Another piece of evidence to consider: I have the Bob Speltz book A Real Runabouts Review of Canoes and on page two he has a picture taken from the 1915 Kennebec catalogue showing how Kennebec canoes are built. While the details are hard to see, there is a picture of a Kennebec canoe off the form less planking with ribs, rails and stems in place and it sure looks like it has splayed stems. Earlier pictures are of the form alone and the canoe skeleton on the form after ribs and stems are added, indicating that this entire sequence has a single origin and that the form is a Kennebec proprietary form and the stems most likely were put on there. maybe someone with access to the original 1915 catalogue can verify this.
Hard to say for sure. There is a batten nailed along the keel line to hold the ribs in place, and it obfuscates things.
The hybrid that I have here in my shop has an additional number, different from the Kennebec SN, stamped into the inwale under the cap rail.
Makes me wonder if it was a Morris shop number for the canoe as it passed through the Morris factory.
Is (was) it a sponson canoe?
Thanks Dan, for getting us the better scan of the frame.

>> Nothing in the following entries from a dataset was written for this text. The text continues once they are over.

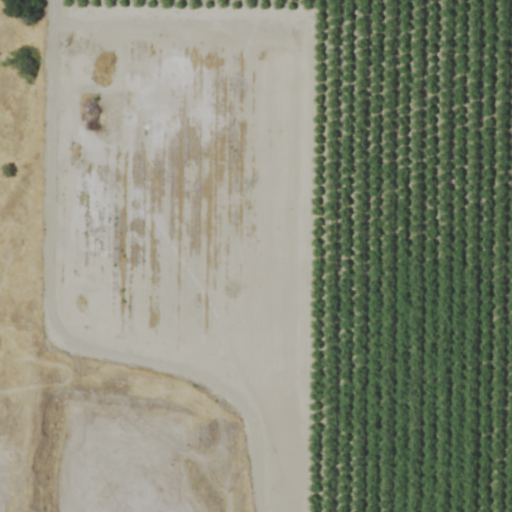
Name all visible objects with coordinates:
crop: (309, 228)
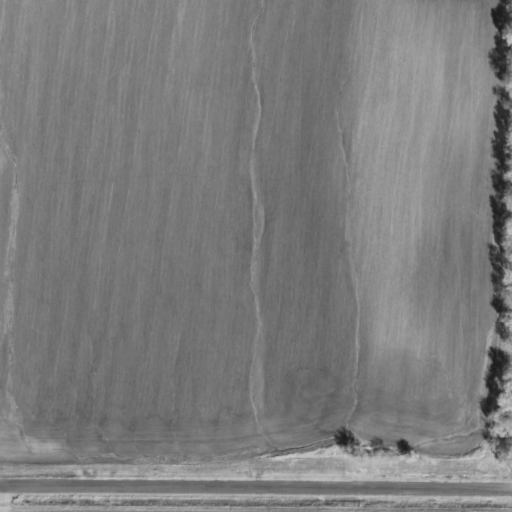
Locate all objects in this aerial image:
road: (256, 491)
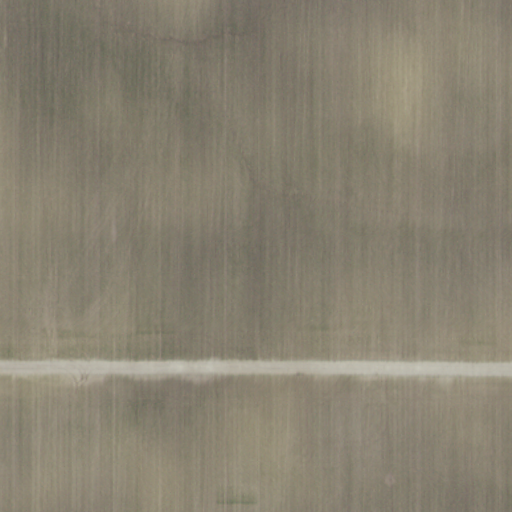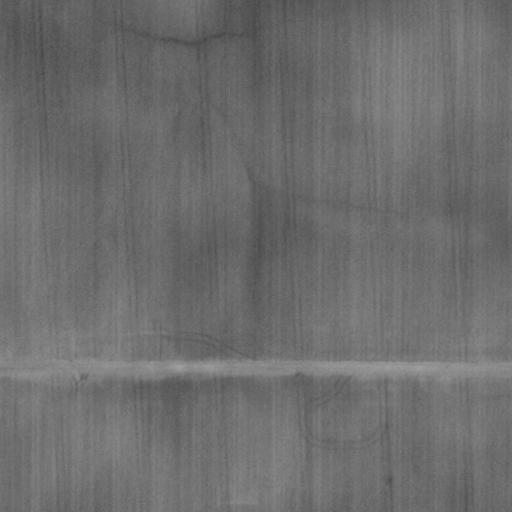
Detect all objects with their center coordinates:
road: (256, 364)
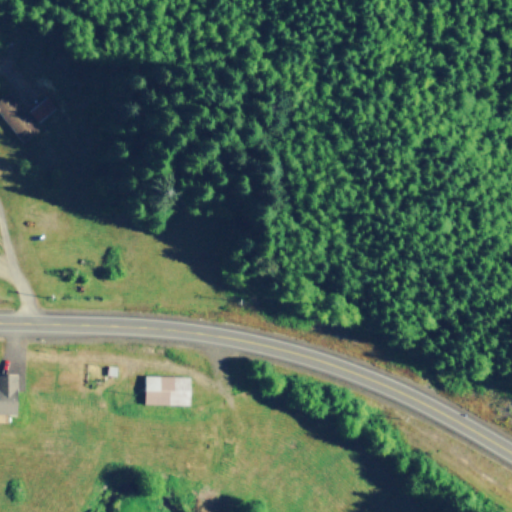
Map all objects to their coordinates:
building: (13, 117)
road: (7, 234)
road: (267, 341)
building: (161, 389)
building: (4, 392)
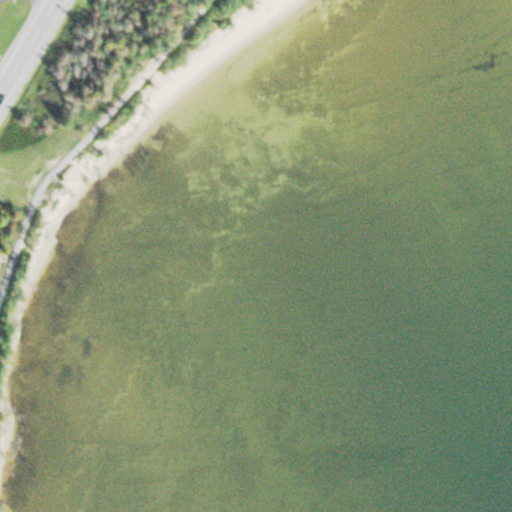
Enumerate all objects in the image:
road: (26, 44)
road: (88, 134)
park: (190, 220)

I blew it up 300% and it is obvious that it has had a 1915 version of photoshop retouching to make it suitable for the catalogue. This allowed the artist to simplify and stylize things and I guess they did not always understand the object they were working on, so details may not be correct. Still, the artist was working from either a photo or real life and I do see that the stems seem to splay out wider as they get into the cant ribs, and that the batten may be just a bit smaller than the stem where they meet. It will still be interesting if any pre-1915/16 Kennebec Model Kennebecs are out there built in a different way or if the non splayed style, shorter rail caps, open gunwales, and other associated changes were phased in toward the end of that period as tastes and practicality changed. All speculation I guess, and the Morris hybrid theory may still probably be the correct one.
Dan-- the Kennebec that Dave Osborn is restoring is a sponson canoe. How might the 4-digit number tamped into the inwale under the top-cap relate to this?
Ron-- I appreciate your thoughts here. While working on a book on Morris, I became more convinced than ever that Kennebec hired former Morris workers and I'd like to follow-up on your thoughts that these "hybrids" occur early in Kennebec's production. I've also wondered if this is the reason some Morris and Kennebec canoe chairs and backrests are the same. This occurred to me because one of Charlie Morris's descendants has sent me pictures of other things made at the Morris factory-- toboggans and such... leading me to believe the Morris canoe chairs, etc., were made in-house rather than purchased from a supplier. I have 1912-era Morris receipts for the materials used to make cushions and the cane for use on seats, so unless Morris handed this material over to someone outside the factory, these things were made in-house. And if Kennebec hired Morris workers, things at Kennebec might have been handled the same way, and the men would have known how to build a backrest in the Morris fashion... and build a canoe with a splayed stem.